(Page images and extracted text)
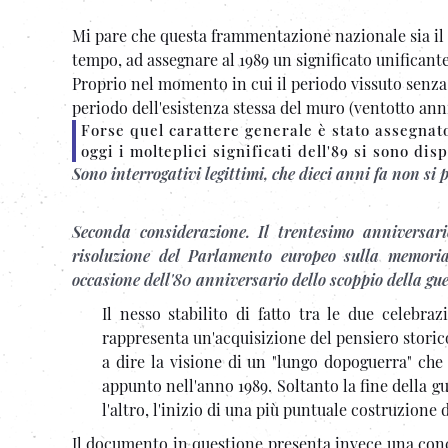
Mi pare che questa frammentazione nazionale sia il 
tempo, ad assegnare al 1989 un significato unificant
Proprio nel momento in cui il periodo vissuto senza 
periodo dell'esistenza stessa del muro (ventotto ann
Forse quel carattere generale è stato assegnat
oggi i molteplici significati dell'89 si sono di
Sono interrogativi legittimi, che dieci anni fa non si
Seconda considerazione. Il trentesimo anniversar
risoluzione del Parlamento europeo sulla memori
occasione dell'80 anniversario dello scoppio della gu
Il nesso stabilito di fatto tra le due celebr
rappresenta un'acquisizione del pensiero storico
a dire la visione di un "lungo dopoguerra" che
appunto nell'anno 1989. Soltanto la fine della g
l'altro, l'inizio di una più puntuale costruzion
Il documento in questione presenta invece una con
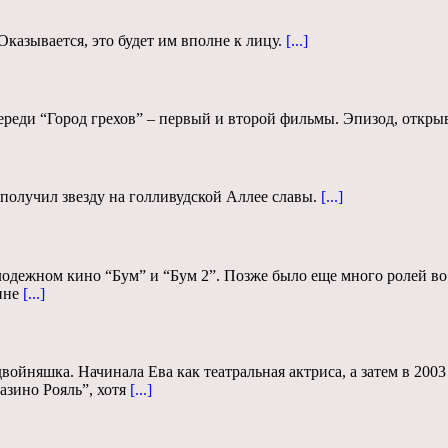
Оказывается, это будет им вполне к лицу.
[...]
ереди “Город грехов” – первый и второй фильмы. Эпизод, отк
олучил звезду на голливудской Аллее славы.
[...]
олодежном кино “Бум” и “Бум 2”. Позже было еще много ролей в
нне
[...]
двойняшка. Начинала Ева как театральная актриса, а затем в 200
зино Рояль”, хотя
[...]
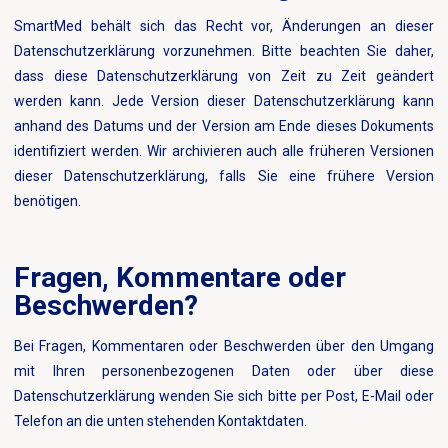
SmartMed behält sich das Recht vor, Änderungen an dieser
Datenschutzerklärung vorzunehmen. Bitte beachten Sie daher,
dass diese Datenschutzerklärung von Zeit zu Zeit geändert
werden kann. Jede Version dieser Datenschutzerklärung kann
anhand des Datums und der Version am Ende dieses Dokuments
identifiziert werden. Wir archivieren auch alle früheren Versionen
dieser Datenschutzerklärung, falls Sie eine frühere Version
benötigen.
Fragen, Kommentare oder
Beschwerden?
Bei Fragen, Kommentaren oder Beschwerden über den Umgang
mit Ihren personenbezogenen Daten oder über diese
Datenschutzerklärung wenden Sie sich bitte per Post, E-Mail oder
Telefon an die unten stehenden Kontaktdaten.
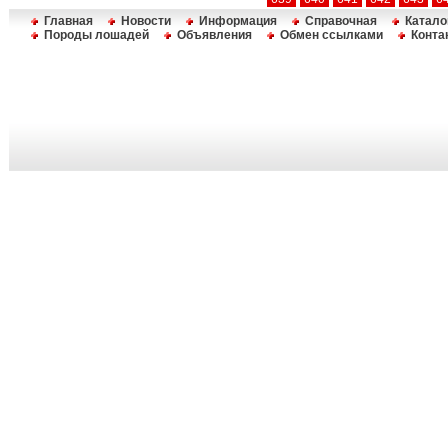
Главная
Новости
Информация
Справочная
Катало
Породы лошадей
Объявления
Обмен ссылками
Конта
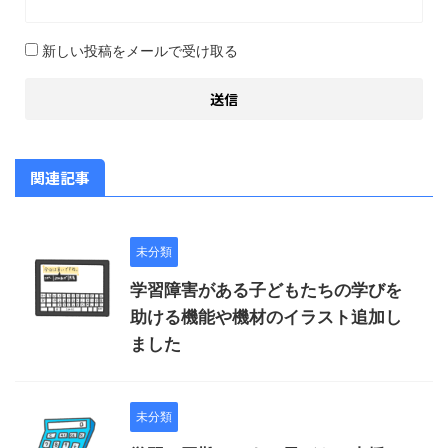
新しい投稿をメールで受け取る
関連記事
未分類
学習障害がある子どもたちの学びを
助ける機能や機材のイラスト追加し
ました
未分類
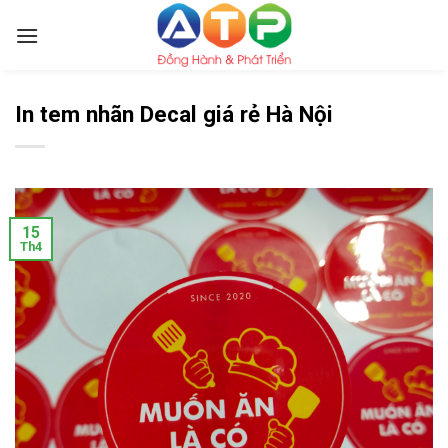
Skip
to
content
In tem nhãn Decal giá rẻ Hà Nội
15
Th4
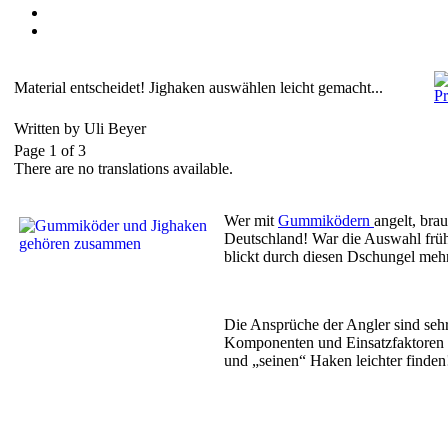
Material entscheidet! Jighaken auswählen leicht gemacht...
Written by Uli Beyer
Page 1 of 3
There are no translations available.
Wer mit
Gummiködern
angelt, bra
Deutschland! War die Auswahl frühe
blickt durch diesen Dschungel mehr
Die Ansprüche der Angler sind sehr
Komponenten und Einsatzfaktoren n
und „seinen“ Haken leichter finden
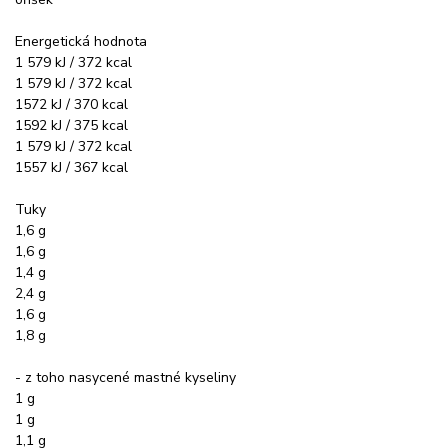
Energetická hodnota
1 579 kJ / 372 kcal
1 579 kJ / 372 kcal
1572 kJ / 370 kcal
1592 kJ / 375 kcal
1 579 kJ / 372 kcal
1557 kJ / 367 kcal
Tuky
1,6 g
1,6 g
1,4 g
2,4 g
1,6 g
1,8 g
- z toho nasycené mastné kyseliny
1 g
1 g
1,1 g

● Work order: Write out again exactly the lines above from the one with "олучил звезду на голливудской Аллее славы." through the one with "dass diese Datenschutzerklärung", adding no other lines and no pictures.

● Result below:
олучил звезду на голливудской Аллее славы.
[...]
олодежном кино “Бум” и “Бум 2”. Позже было еще много ролей в
нне
[...]
двойняшка. Начинала Ева как театральная актриса, а затем в 200
зино Рояль”, хотя
[...]
SmartMed behält sich das Recht vor, Änderungen an dieser
Datenschutzerklärung vorzunehmen. Bitte beachten Sie daher,
dass diese Datenschutzerklärung von Zeit zu Zeit geändert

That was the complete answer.